Westlake Chemical Corp. agreed to buy a German maker of polyvinyl chloride resins from Advent International Corp. for $667 million, ending a 14-year investment by the private equity company.
The purchase will be financed using existing cash and credit facilities, Houston-based Westlake said in a statement Wednesday. Closing of the deal is expected to take place in the third quarter. Vinnolit generated 917 million euros in revenue last year.
Overcapacity and high energy prices helped prolong Advent’s investment in the Ismaning, Germany-based company, which has six production sites, including one in the U.K. Advent in 2003 merged Vinnolit, once part of Celanese Corp., with its sister operation to save on costs and added a PVC paste business from Ineos Group in 2007.
“The acquisition of Vinnolit is an excellent strategic fit for Westlake,” Chief Executive Officer Albert Chao said in the statement. “It will allow us to expand our chlorvinyl business globally and adds important specialty PVC products and technology to our existing portfolio.”

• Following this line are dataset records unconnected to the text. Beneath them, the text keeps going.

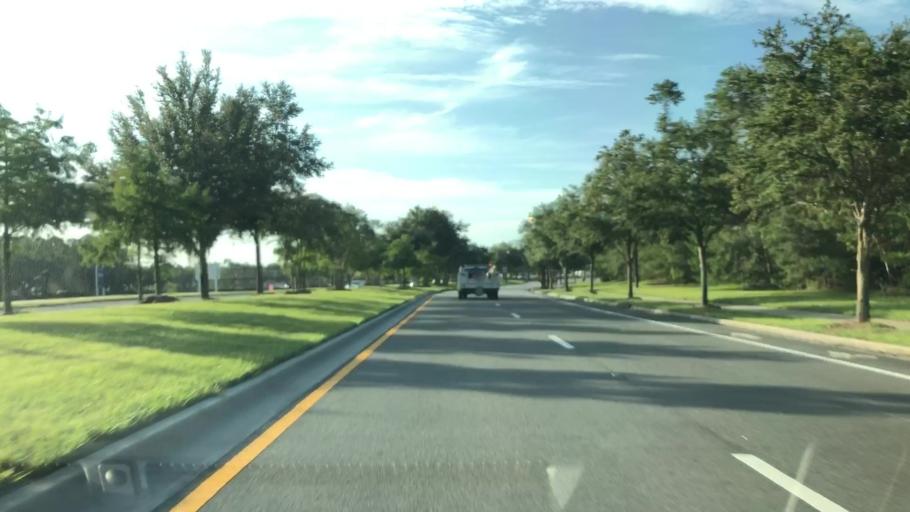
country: US
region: Florida
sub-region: Saint Johns County
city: Palm Valley
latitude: 30.1077
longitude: -81.4444
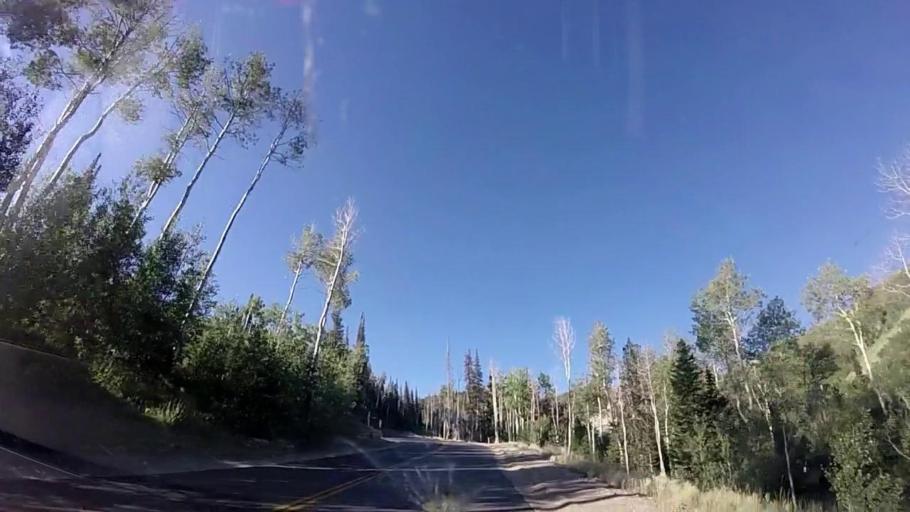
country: US
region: Utah
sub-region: Summit County
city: Park City
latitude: 40.6195
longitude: -111.5075
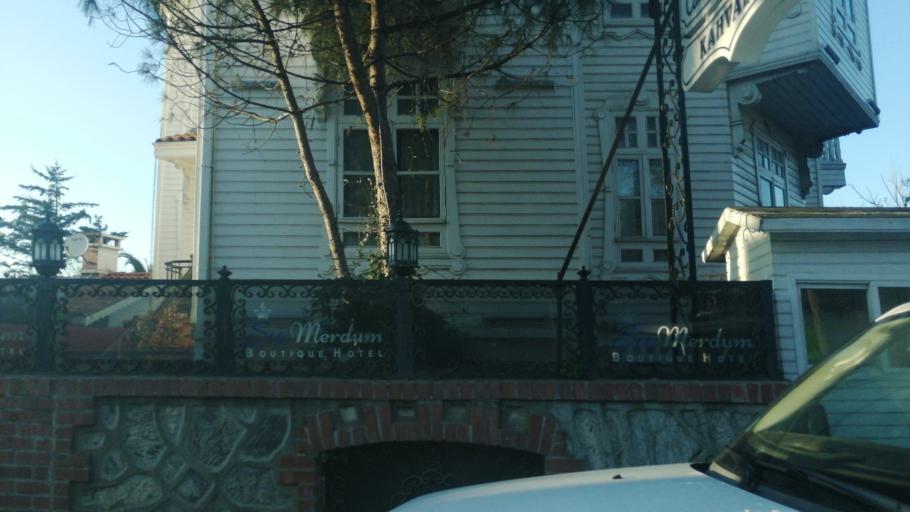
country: TR
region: Istanbul
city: UEskuedar
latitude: 41.0463
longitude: 29.0497
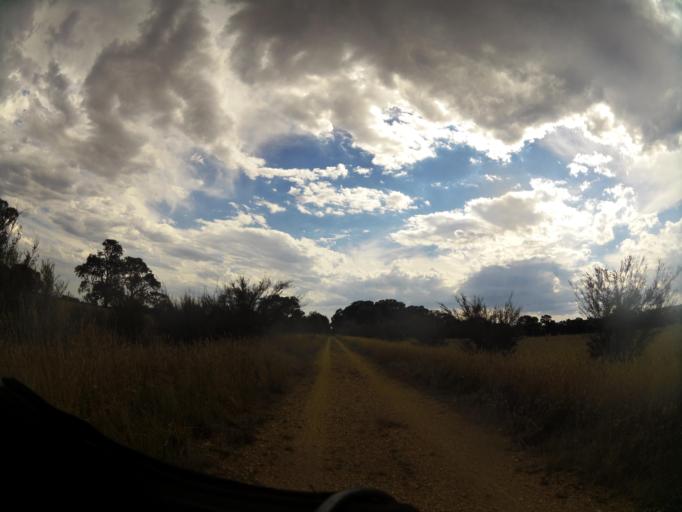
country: AU
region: Victoria
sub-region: Wellington
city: Heyfield
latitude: -38.0328
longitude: 146.6590
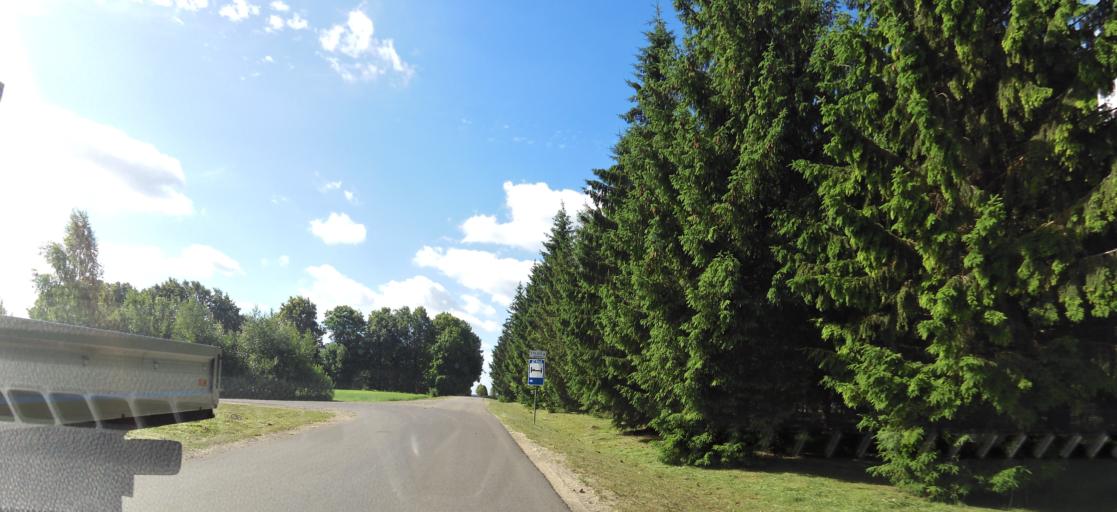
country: LT
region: Panevezys
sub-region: Birzai
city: Birzai
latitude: 56.1833
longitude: 24.7596
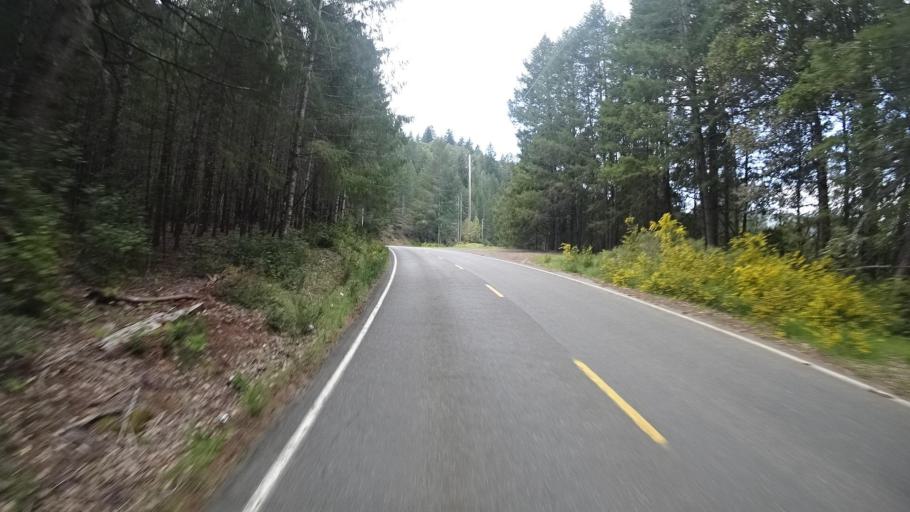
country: US
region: California
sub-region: Humboldt County
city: Redway
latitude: 40.0547
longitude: -123.9795
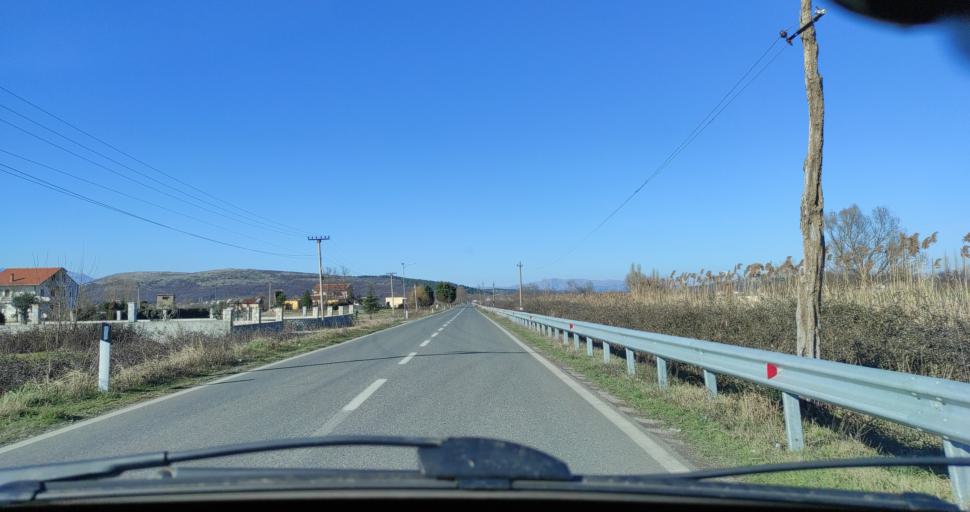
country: AL
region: Shkoder
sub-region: Rrethi i Shkodres
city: Velipoje
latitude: 41.8886
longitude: 19.4034
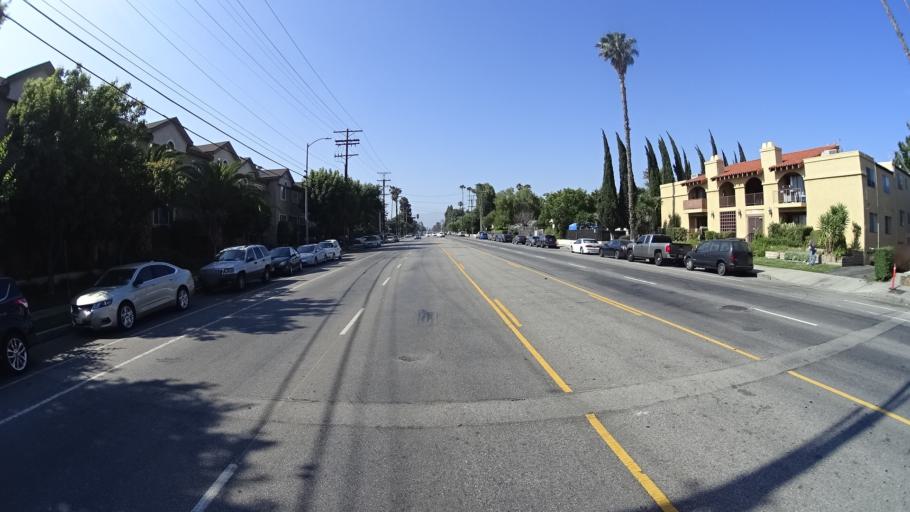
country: US
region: California
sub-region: Los Angeles County
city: Van Nuys
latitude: 34.1889
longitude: -118.4313
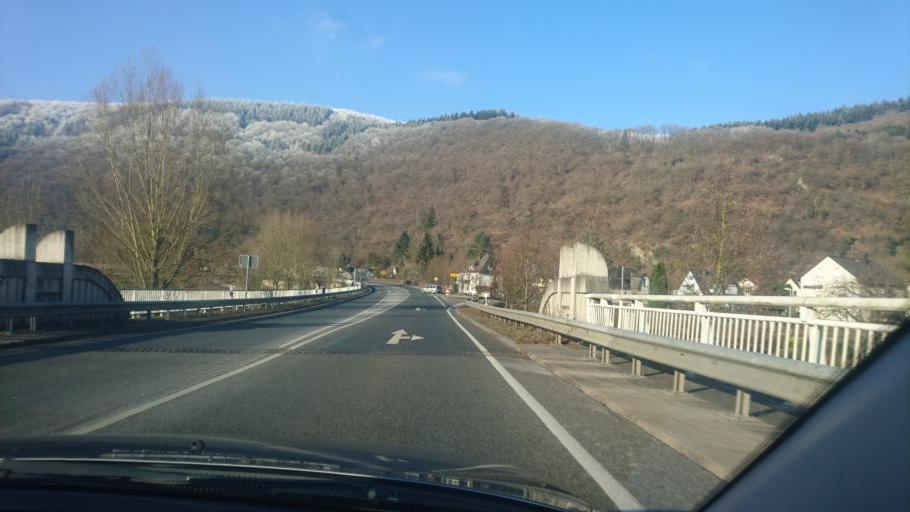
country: DE
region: Rheinland-Pfalz
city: Fachbach
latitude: 50.3381
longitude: 7.6859
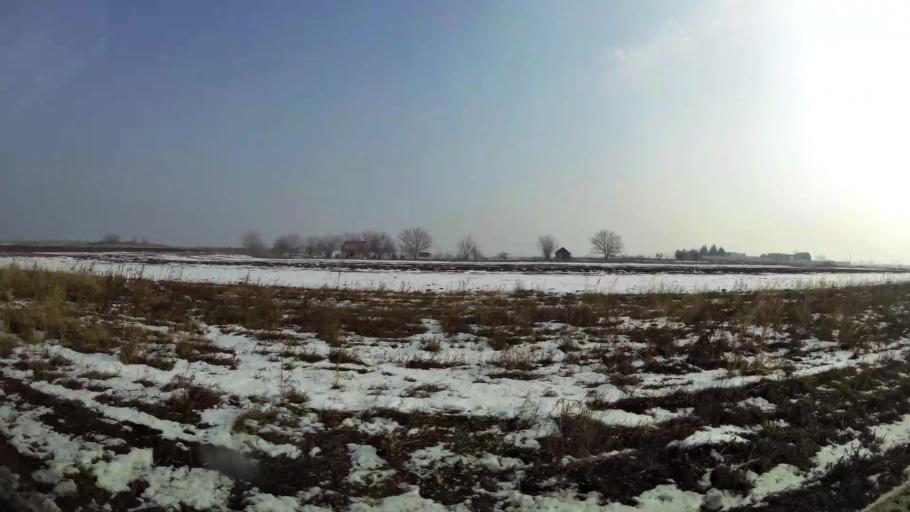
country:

Westlake, which has benefitted from cheap feedstock and energy supplies amid the shale boom in the U.S., is taking the opportunity to expand in an industry undergoing transformation. Its transaction coincides with additional PVC assets coming to market in Europe as Ineos and Solvay SA press ahead with a planned 4.3 billion-euro merger of their assets. The European Union agreed to that transaction on the condition that plants making suspension PVC and related assets are sold to remove overlaps.
Ineos will sell its S-PVC plants in Wilhelmshaven in Germany, Mazingarbe in France and Beek in the Netherlands with upstream chlorine and ethylenedichloride production facilities in Tessenderlo in Belgium and Runcorn in the U.K.